UC Law Journal


The last decade has seen remarkable progress in understanding ongoing psychological processes at the neurobiological level, progress that has been driven technologically by the spread of functional neuroimaging devices, especially magnetic resonance imaging, which have become the research tools of a theoretically sophisticated cognitive neuroscience. As this research turns to specification of the mental processes involved in interpersonal deception, the potential evidentiary use of material produced by devices for detecting deception, long stymied by the conceptual and legal limitations of the polygraph, must be reexamined. Although studies in this area are preliminary, they have not yet satisfied the foundational requirements for the admissibility of scientific evidence, the potential for use-particularly as a devastating impeachment threat to encourage factual veracity-is a real one that the legal profession should seek to foster through structuring the correct incentives and rules for admissibility.

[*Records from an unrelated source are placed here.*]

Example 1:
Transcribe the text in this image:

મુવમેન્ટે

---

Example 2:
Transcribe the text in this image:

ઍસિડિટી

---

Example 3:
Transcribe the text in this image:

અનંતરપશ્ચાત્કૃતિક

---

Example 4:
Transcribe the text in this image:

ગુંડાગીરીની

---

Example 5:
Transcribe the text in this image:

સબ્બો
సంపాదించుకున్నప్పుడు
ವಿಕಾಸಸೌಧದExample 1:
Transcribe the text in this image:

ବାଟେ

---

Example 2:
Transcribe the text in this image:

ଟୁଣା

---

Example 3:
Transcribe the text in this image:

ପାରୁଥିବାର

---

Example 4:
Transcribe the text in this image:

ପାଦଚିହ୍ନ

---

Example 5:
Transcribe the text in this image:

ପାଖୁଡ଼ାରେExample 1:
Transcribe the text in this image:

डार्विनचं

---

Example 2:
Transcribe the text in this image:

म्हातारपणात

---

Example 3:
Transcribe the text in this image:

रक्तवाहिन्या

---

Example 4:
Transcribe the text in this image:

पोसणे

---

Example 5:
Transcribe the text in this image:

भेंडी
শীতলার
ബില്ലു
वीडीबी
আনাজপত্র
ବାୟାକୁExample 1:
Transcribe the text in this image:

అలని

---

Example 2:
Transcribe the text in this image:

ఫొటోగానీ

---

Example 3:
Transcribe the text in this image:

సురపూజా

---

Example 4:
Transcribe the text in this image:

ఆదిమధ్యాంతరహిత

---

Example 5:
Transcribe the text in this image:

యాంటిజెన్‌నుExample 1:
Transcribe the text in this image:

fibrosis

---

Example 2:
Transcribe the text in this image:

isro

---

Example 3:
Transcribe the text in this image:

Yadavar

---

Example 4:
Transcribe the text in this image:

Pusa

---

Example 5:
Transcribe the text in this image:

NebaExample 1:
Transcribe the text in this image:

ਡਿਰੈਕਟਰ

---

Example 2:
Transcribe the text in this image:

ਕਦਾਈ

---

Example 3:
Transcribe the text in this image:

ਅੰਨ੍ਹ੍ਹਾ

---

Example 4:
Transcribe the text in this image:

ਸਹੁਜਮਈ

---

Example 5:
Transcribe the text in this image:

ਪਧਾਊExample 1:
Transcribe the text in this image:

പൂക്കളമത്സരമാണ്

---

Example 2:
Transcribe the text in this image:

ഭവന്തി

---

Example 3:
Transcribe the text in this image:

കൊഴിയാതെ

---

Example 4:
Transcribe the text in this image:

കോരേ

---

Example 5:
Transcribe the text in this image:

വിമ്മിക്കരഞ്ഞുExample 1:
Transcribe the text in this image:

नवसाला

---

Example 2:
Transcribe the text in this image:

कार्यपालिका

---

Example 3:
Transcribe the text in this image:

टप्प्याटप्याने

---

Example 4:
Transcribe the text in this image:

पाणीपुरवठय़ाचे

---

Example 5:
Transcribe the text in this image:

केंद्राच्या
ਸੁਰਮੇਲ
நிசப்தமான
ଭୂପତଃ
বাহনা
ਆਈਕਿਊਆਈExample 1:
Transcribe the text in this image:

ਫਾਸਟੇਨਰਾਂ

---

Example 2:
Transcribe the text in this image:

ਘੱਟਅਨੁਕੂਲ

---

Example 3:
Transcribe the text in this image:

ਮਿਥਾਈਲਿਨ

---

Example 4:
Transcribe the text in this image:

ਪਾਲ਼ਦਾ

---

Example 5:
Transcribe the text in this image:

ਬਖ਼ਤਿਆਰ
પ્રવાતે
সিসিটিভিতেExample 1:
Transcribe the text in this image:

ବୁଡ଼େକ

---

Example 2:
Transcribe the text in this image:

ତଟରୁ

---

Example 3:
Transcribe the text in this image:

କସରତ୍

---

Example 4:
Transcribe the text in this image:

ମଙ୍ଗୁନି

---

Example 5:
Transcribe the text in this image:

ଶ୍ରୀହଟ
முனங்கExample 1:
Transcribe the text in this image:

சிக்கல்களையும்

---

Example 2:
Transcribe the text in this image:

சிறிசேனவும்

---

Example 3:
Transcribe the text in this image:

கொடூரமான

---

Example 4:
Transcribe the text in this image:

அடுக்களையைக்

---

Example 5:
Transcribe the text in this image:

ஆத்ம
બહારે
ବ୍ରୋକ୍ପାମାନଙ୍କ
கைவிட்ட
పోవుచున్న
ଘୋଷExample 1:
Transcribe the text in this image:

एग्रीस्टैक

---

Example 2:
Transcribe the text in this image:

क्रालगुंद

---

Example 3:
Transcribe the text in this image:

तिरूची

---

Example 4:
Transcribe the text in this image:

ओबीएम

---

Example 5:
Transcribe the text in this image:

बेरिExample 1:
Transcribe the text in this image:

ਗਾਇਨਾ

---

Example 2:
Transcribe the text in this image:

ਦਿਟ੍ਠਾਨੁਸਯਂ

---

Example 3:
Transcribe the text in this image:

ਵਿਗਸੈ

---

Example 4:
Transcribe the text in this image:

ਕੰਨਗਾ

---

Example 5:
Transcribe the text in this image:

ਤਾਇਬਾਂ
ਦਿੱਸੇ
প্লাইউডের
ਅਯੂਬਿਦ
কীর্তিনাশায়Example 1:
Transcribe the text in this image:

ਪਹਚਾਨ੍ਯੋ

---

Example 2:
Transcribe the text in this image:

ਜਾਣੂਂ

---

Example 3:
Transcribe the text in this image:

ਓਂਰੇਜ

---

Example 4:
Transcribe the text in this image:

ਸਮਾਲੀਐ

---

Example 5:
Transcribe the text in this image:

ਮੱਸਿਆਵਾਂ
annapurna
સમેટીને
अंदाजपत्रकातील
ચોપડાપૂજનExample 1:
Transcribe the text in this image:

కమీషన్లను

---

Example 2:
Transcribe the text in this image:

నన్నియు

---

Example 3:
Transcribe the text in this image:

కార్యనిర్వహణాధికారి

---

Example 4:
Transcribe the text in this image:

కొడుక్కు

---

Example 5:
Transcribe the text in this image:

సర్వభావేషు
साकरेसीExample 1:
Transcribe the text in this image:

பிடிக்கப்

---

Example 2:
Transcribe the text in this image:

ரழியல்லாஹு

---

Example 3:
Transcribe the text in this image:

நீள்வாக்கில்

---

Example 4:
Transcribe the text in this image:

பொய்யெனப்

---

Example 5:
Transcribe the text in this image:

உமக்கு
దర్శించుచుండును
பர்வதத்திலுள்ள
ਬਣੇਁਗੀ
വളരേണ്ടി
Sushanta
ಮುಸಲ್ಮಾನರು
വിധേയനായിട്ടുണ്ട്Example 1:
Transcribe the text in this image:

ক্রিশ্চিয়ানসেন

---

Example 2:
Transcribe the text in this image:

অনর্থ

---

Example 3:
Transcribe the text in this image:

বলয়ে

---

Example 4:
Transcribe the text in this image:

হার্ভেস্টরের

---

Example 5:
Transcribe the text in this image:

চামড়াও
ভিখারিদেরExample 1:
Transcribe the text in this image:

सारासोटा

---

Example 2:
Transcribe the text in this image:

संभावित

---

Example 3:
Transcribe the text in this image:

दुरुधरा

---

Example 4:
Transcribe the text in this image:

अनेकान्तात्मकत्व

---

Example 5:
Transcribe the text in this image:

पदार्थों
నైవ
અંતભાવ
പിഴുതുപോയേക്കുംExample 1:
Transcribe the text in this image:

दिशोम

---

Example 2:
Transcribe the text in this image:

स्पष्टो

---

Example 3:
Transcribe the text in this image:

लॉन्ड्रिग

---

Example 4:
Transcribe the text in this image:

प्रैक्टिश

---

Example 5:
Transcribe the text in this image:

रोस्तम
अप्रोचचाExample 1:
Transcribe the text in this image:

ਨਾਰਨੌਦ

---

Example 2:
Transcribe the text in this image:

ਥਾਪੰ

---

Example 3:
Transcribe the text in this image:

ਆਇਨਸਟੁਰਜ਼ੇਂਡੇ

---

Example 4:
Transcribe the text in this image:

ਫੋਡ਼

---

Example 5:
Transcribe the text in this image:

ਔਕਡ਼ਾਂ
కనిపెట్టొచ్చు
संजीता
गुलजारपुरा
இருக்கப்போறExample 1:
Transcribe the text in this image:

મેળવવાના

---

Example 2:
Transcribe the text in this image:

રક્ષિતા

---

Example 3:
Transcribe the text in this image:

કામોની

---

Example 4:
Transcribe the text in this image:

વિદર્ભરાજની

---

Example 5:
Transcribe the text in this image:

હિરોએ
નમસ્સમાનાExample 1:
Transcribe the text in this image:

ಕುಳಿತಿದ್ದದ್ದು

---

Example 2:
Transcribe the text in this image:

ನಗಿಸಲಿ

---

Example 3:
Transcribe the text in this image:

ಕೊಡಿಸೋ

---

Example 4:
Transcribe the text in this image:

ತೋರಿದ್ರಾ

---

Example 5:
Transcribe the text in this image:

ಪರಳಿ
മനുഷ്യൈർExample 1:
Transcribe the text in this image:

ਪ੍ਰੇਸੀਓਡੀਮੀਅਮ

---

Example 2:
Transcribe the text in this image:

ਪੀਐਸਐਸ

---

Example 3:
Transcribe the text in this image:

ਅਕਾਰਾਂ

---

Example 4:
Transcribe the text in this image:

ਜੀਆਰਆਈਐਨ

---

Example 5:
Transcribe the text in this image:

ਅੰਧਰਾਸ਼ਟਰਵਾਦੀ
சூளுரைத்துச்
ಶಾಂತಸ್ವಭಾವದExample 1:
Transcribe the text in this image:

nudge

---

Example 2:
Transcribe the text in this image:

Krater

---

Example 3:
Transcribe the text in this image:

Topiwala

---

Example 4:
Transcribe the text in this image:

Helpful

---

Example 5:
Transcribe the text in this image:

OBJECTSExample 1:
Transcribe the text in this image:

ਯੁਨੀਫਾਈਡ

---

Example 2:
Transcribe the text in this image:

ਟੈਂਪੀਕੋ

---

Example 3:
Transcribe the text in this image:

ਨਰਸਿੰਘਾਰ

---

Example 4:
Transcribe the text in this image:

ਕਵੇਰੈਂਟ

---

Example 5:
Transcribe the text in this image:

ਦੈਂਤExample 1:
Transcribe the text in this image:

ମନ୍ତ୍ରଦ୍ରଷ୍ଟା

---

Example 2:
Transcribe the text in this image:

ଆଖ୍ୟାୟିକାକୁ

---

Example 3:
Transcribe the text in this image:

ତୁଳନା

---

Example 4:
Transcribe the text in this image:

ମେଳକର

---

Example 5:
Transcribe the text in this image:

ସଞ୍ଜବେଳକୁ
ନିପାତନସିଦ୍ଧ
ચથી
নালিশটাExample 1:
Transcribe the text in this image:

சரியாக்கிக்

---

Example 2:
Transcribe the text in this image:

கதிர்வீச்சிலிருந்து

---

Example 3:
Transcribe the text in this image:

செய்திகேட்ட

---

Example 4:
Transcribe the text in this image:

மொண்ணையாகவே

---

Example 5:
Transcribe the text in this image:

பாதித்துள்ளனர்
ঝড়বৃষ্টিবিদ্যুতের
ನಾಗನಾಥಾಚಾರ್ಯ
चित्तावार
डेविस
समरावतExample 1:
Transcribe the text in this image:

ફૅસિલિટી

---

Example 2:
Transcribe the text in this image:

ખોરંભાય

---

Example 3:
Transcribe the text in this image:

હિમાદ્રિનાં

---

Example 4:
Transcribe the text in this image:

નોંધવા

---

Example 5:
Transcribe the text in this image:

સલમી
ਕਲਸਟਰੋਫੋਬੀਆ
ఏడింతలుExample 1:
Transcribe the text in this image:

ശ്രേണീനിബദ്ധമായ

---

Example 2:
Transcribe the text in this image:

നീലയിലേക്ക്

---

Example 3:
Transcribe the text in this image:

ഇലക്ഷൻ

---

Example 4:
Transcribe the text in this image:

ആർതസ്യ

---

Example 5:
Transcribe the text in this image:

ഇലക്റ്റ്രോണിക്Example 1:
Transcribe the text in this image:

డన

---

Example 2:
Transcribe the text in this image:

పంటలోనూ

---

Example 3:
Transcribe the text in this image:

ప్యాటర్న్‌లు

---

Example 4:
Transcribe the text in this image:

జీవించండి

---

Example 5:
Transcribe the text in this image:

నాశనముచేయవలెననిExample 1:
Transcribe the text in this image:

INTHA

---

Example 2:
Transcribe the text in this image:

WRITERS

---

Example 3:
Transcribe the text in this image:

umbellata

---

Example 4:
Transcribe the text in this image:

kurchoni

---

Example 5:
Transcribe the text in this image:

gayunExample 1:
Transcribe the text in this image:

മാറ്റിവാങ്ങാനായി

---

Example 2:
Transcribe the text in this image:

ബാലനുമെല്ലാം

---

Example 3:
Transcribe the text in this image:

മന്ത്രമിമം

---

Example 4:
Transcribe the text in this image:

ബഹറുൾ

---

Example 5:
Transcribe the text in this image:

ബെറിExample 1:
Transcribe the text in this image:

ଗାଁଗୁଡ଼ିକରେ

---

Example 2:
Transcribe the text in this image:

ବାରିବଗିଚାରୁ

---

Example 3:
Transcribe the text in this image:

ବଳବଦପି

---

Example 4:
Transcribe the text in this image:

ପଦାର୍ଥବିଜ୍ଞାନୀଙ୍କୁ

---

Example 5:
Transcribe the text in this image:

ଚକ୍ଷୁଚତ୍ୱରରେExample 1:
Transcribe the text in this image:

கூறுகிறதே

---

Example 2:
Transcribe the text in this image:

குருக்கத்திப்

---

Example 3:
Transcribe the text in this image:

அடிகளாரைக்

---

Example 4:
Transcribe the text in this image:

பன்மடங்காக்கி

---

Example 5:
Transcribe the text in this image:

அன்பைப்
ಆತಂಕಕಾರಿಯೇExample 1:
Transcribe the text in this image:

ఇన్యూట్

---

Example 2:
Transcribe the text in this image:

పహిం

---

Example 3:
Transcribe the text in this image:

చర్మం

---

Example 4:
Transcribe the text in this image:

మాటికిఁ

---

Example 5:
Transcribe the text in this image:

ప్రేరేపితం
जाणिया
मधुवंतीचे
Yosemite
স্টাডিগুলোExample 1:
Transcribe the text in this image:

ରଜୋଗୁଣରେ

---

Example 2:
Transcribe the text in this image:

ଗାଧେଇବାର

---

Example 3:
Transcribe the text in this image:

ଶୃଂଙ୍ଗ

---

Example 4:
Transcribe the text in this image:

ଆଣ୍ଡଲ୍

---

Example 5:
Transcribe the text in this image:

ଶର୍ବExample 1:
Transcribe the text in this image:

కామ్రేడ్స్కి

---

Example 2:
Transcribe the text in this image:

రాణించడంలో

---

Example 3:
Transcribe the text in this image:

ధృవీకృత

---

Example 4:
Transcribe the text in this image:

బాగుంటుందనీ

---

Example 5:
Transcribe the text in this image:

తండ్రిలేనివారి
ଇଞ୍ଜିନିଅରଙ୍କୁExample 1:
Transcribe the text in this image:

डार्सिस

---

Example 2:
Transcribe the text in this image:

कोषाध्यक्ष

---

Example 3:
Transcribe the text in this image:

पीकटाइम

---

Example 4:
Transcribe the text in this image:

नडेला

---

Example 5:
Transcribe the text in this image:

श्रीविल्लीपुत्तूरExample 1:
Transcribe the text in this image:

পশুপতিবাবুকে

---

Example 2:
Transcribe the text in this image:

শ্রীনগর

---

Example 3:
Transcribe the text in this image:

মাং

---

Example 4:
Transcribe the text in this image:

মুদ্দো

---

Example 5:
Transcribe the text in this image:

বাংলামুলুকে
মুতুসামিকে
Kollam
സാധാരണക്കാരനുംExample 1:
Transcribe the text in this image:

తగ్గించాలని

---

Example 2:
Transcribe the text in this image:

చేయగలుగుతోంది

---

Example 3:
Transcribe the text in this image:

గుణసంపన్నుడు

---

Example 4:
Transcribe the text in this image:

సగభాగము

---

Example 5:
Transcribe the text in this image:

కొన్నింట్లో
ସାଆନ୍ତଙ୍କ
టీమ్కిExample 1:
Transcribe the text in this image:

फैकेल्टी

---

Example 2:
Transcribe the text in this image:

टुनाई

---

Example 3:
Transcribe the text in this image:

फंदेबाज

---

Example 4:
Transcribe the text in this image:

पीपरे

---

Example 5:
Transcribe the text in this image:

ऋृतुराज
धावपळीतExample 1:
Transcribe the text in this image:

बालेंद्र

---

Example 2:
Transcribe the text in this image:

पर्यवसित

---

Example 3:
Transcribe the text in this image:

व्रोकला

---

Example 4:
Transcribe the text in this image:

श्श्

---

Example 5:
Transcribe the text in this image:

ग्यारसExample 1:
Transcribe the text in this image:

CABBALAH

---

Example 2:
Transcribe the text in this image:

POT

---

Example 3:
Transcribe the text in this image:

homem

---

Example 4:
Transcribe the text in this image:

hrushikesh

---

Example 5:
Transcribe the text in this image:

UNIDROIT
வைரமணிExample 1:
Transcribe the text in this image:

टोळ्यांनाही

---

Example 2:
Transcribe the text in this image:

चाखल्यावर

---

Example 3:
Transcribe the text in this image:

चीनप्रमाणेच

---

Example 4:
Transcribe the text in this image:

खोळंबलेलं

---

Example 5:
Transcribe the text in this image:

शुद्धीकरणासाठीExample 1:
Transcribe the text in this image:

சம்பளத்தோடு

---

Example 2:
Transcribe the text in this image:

In particular, neuroscience has articulated basic memory processes to a sufficient degree that contemporaneously neuroimaged witnesses would be unable to feign ignorance of a familiar item (or to claim knowledge of something unfamiliar). However, the brain's implementation of actual lies, and deceit more generally, is of greater complexity and variability. Nevertheless, the research to elucidate them is conceptually sound, and the law cannot afford to stand apart from what may ultimately constitute profound progress in a fundamental problem of adjudication.